Как Хрущев сдал Порт-Артур

Неизвестные страницы хрущевской эпохи

Среди «грехов», предъявленных Никите Сергеевичу партийными коллегами при отрешении от власти, было много вздорных, но один — неоспоримый, о котором, впрочем, до сих пор открыто не говорят.

Леонид Максименков, историк

«Командировки» за рубеж начались для советских лидеров только после смерти Сталина. До того, если поездки и случались, то были «точечными» (исключения по должности делались только для министра иностранных дел и его заместителей). Сам вождь за границу, кроме судьбоносных саммитов в Тегеране и Потсдаме, не ездил. Традицию нарушил Первый секретарь ЦК КПСС Никита Хрущев: сначала летом 1954 года коротко слетал в Прагу на съезд чехословацкой компартии, а осенью — в Пекин с полноценным государственным визитом, ставшим для него внешнеполитическим дебютом. О дебютных «заготовках» и последствиях их воплощения и пойдет речь.

Аппаратные тонкости

В конце лета 1954-го в Москву пришло приглашение из Пекина:


«Дорогой товарищ Хрущев!

→ **Перечень**:
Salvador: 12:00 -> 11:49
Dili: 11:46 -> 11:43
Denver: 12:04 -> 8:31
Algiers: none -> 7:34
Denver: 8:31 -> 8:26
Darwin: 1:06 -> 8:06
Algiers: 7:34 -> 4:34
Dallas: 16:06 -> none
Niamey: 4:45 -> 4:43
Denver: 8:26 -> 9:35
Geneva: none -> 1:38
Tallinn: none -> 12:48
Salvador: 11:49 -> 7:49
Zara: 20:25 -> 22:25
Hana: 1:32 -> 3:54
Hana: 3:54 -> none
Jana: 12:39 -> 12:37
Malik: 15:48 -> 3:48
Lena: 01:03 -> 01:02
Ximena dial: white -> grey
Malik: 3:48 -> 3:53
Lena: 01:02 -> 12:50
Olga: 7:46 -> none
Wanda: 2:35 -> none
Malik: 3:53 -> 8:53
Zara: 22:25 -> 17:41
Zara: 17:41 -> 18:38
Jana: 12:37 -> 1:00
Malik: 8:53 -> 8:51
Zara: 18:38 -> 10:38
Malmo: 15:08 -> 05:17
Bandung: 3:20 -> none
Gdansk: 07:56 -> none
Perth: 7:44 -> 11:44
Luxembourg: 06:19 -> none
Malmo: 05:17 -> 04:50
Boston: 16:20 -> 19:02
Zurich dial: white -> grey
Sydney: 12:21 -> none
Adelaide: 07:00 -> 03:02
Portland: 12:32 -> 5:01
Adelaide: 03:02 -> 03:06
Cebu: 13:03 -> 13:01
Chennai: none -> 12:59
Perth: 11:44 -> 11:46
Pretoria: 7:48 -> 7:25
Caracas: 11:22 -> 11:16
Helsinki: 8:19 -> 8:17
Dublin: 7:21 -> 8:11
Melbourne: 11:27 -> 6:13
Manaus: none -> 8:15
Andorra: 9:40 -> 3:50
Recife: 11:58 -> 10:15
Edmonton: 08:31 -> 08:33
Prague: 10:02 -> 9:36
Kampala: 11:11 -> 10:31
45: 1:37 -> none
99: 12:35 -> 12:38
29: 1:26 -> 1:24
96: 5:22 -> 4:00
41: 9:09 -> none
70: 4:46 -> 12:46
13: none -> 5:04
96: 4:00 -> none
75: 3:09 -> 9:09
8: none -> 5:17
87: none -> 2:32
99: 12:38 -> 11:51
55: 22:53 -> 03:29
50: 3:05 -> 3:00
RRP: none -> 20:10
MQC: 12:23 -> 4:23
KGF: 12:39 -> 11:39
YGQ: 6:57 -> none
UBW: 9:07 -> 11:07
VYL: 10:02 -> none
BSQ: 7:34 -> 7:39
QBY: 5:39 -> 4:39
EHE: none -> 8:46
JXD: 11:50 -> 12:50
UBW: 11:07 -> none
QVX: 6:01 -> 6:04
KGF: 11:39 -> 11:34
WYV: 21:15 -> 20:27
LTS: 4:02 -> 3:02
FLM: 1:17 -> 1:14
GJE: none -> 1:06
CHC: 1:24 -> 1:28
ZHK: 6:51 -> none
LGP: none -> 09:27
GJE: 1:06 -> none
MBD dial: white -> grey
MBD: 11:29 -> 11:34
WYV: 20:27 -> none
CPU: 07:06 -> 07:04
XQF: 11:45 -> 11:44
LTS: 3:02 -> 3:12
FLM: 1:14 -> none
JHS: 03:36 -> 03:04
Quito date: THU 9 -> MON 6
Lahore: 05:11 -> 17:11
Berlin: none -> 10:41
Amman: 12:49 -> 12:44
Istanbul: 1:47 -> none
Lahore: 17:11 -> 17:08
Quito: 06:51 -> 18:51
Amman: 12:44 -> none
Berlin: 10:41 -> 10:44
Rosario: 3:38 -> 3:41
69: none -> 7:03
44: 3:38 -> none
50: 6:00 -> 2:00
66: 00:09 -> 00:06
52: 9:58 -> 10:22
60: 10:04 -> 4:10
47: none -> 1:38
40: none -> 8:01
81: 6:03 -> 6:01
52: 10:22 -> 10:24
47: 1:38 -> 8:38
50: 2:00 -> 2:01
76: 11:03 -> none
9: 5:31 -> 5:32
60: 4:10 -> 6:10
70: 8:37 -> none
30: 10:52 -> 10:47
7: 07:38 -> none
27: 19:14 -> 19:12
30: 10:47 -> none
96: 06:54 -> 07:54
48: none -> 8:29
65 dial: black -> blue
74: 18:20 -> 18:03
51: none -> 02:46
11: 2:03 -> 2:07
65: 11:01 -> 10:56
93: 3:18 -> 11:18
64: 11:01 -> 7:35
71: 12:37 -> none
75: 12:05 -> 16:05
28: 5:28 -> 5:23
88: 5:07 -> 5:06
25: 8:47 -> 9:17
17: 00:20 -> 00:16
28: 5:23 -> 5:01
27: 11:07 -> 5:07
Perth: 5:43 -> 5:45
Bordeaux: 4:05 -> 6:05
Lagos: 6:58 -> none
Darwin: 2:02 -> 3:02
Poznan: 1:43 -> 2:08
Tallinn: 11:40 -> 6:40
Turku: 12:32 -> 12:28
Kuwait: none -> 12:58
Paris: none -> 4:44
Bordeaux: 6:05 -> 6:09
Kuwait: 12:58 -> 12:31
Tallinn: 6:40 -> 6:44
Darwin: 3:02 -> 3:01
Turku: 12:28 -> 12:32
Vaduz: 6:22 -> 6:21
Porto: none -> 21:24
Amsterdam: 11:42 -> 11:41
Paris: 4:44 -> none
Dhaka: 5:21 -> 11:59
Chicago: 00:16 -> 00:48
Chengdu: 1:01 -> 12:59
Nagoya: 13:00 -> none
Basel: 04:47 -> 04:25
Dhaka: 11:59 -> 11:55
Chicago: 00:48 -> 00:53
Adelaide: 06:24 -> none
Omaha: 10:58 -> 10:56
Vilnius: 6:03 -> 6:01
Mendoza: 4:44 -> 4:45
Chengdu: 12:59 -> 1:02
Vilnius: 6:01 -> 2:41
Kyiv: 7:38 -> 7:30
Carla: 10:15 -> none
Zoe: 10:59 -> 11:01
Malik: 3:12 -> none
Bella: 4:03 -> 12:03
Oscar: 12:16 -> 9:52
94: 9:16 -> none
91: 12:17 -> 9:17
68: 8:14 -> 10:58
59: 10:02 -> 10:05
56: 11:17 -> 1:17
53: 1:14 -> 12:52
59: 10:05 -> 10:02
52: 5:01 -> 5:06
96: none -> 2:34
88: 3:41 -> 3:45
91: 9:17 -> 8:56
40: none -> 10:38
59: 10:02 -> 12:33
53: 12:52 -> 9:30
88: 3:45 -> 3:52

→ **Задание**:
Ответьте на вопросы по фрагменту статьи о Хрущеве.
(a) Куда Хрущев слетал летом 1954 года и по какому поводу?
(b) Для кого до смерти Сталина делались исключения по должности при поездках за рубеж?
(c) Откуда в конце лета 1954 года в Москву пришло приглашение?
Перечень для работы не понадобится.

→ **Решение**:
(a) В Прагу, на съезд чехословацкой компартии.
(b) Для министра иностранных дел и его заместителей.
(c) Из Пекина.